--- OPDRACHT ---
Kopieer uit de tekst over het leven in eenzaamheid letterlijk het stuk dat begint bij "Upāli, stel dat" en eindigt bij "grond kan krijgen.".

A.X.99. Het is moeilijk om in eenzaamheid te leven

De eerwaarde Upāli zei aan de Verhevene:

"Heer, ik zou graag willen leven in het bos, op bosrijke, eenzame plaatsen."

"Upāli, het is moeilijk om in het bos te leven, op bosrijke, eenzame plaatsen; het is moeilijk om de afzondering te verdragen en om vreugde te vinden in het alleen zijn. Als de monnik geen concentratie bereikt, nemen de bossen als het ware bezit van zijn geest. Wie zegt dat hij, zonder de concentratie van de geest te hebben bereikt, in het bos, op bosrijke, eenzame plaatsen wil leven, die moet verwachten dat hij ofwel zal ondergaan[98] ofwel zal worden afgedreven[99].

Upāli, stel dat er een grote vijver is. En een enorme olifant die zeven of acht voet (twee of drie meter) hoog is, komt aanlopen en denkt: 'Ik wil toch in deze vijver afdalen en genieten van een bad voor mijn oren en mijn rug. Als ik een oren- en rugbad heb genoten, gebaad en gedronken heb, wil ik weer eruit komen en gaan waarheen het mij belieft.' Daarop daalt hij in deze vijver af en geniet ervan zijn oren en rug te wassen; en nadat hij ervan heeft genoten en ook heeft gebaad en gedronken, stapt hij weer eruit en gaat waarheen het hem belieft. Maar hoe is zoiets mogelijk? Omdat een groot levend wezen zelfs in de diepte voet aan de grond kan krijgen.

--- OVERZICHT ---
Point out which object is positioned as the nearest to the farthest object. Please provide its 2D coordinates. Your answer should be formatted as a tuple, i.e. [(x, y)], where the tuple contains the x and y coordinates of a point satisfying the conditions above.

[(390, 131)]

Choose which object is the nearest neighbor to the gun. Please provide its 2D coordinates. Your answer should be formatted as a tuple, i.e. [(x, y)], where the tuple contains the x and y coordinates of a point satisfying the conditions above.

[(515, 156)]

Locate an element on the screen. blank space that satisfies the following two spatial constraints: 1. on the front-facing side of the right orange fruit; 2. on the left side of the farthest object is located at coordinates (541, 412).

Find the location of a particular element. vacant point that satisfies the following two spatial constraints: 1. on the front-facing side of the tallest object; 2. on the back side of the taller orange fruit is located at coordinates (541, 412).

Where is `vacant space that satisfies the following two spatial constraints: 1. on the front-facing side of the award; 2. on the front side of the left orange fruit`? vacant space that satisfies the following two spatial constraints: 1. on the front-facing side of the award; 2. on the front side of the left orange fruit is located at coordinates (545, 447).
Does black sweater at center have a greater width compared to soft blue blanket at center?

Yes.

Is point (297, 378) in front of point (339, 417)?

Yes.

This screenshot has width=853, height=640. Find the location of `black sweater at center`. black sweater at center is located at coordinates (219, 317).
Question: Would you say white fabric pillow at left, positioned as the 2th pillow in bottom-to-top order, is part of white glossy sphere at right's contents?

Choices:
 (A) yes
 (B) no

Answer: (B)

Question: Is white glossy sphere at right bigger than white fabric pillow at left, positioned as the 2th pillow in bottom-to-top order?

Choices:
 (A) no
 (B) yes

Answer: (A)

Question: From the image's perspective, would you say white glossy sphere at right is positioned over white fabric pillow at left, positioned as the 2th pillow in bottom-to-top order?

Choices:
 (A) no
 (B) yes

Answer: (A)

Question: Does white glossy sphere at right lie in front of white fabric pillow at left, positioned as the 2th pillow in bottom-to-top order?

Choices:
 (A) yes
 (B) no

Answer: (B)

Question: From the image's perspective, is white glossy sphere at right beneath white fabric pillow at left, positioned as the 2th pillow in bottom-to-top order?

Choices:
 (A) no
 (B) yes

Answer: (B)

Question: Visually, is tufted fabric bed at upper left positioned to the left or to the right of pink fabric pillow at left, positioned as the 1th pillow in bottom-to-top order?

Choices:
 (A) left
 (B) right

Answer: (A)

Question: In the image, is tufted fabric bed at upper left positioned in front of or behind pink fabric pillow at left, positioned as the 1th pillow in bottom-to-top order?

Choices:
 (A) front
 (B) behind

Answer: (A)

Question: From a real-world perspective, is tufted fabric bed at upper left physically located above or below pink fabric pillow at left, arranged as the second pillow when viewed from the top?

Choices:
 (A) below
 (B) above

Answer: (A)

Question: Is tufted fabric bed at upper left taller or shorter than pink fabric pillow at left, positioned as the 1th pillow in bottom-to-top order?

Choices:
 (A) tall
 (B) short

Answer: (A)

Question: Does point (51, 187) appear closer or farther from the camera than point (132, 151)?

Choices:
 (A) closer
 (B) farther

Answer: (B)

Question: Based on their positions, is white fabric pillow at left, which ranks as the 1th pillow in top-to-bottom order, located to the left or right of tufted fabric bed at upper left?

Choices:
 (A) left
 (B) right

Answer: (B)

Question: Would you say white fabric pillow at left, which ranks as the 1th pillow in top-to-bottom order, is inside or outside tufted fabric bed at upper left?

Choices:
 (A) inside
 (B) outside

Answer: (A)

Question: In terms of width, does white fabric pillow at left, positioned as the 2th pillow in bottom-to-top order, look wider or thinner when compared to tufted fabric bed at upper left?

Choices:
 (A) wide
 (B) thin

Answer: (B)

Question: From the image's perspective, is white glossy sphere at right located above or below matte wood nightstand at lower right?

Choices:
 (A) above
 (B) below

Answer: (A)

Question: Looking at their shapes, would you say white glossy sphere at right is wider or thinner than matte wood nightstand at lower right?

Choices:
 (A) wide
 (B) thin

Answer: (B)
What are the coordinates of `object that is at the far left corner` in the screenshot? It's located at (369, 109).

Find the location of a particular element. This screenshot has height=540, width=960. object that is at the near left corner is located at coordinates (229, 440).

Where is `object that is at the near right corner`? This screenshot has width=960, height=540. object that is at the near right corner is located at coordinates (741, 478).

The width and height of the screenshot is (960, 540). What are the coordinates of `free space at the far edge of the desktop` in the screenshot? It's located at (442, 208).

--- ANTWOORD ---
Upāli, stel dat er een grote vijver is. En een enorme olifant die zeven of acht voet (twee of drie meter) hoog is, komt aanlopen en denkt: 'Ik wil toch in deze vijver afdalen en genieten van een bad voor mijn oren en mijn rug. Als ik een oren- en rugbad heb genoten, gebaad en gedronken heb, wil ik weer eruit komen en gaan waarheen het mij belieft.' Daarop daalt hij in deze vijver af en geniet ervan zijn oren en rug te wassen; en nadat hij ervan heeft genoten en ook heeft gebaad en gedronken, stapt hij weer eruit en gaat waarheen het hem belieft. Maar hoe is zoiets mogelijk? Omdat een groot levend wezen zelfs in de diepte voet aan de grond kan krijgen.